[Your assignment]
Show the lines below that contain the string "text".

[Extracted material]
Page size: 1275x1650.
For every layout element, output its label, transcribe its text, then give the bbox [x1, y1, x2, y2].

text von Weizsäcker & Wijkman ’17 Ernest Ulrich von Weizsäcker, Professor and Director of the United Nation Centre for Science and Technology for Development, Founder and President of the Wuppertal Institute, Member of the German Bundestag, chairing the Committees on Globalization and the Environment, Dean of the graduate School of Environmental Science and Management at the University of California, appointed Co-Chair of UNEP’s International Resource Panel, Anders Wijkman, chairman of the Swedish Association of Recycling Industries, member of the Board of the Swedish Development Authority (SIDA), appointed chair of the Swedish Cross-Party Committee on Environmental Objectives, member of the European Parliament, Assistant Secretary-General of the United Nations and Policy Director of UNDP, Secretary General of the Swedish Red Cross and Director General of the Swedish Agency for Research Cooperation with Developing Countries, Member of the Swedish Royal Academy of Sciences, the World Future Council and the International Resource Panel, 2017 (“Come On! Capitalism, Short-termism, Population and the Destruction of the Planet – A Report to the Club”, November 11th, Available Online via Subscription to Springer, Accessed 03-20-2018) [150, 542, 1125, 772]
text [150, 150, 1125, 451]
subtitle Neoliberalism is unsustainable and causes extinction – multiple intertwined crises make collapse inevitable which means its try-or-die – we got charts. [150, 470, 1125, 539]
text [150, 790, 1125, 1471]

[Exercise solution]
For every layout element, output its label, transcribe its text, then give the bbox [x1, y1, x2, y2].
text von Weizsäcker & Wijkman ’17 Ernest Ulrich von Weizsäcker, Professor and Director of the United Nation Centre for Science and Technology for Development, Founder and President of the Wuppertal Institute, Member of the German Bundestag, chairing the Committees on Globalization and the Environment, Dean of the graduate School of Environmental Science and Management at the University of California, appointed Co-Chair of UNEP’s International Resource Panel, Anders Wijkman, chairman of the Swedish Association of Recycling Industries, member of the Board of the Swedish Development Authority (SIDA), appointed chair of the Swedish Cross-Party Committee on Environmental Objectives, member of the European Parliament, Assistant Secretary-General of the United Nations and Policy Director of UNDP, Secretary General of the Swedish Red Cross and Director General of the Swedish Agency for Research Cooperation with Developing Countries, Member of the Swedish Royal Academy of Sciences, the World Future Council and the International Resource Panel, 2017 (“Come On! Capitalism, Short-termism, Population and the Destruction of the Planet – A Report to the Club”, November 11th, Available Online via Subscription to Springer, Accessed 03-20-2018) [150, 542, 1125, 772]
text [150, 150, 1125, 451]
text [150, 790, 1125, 1471]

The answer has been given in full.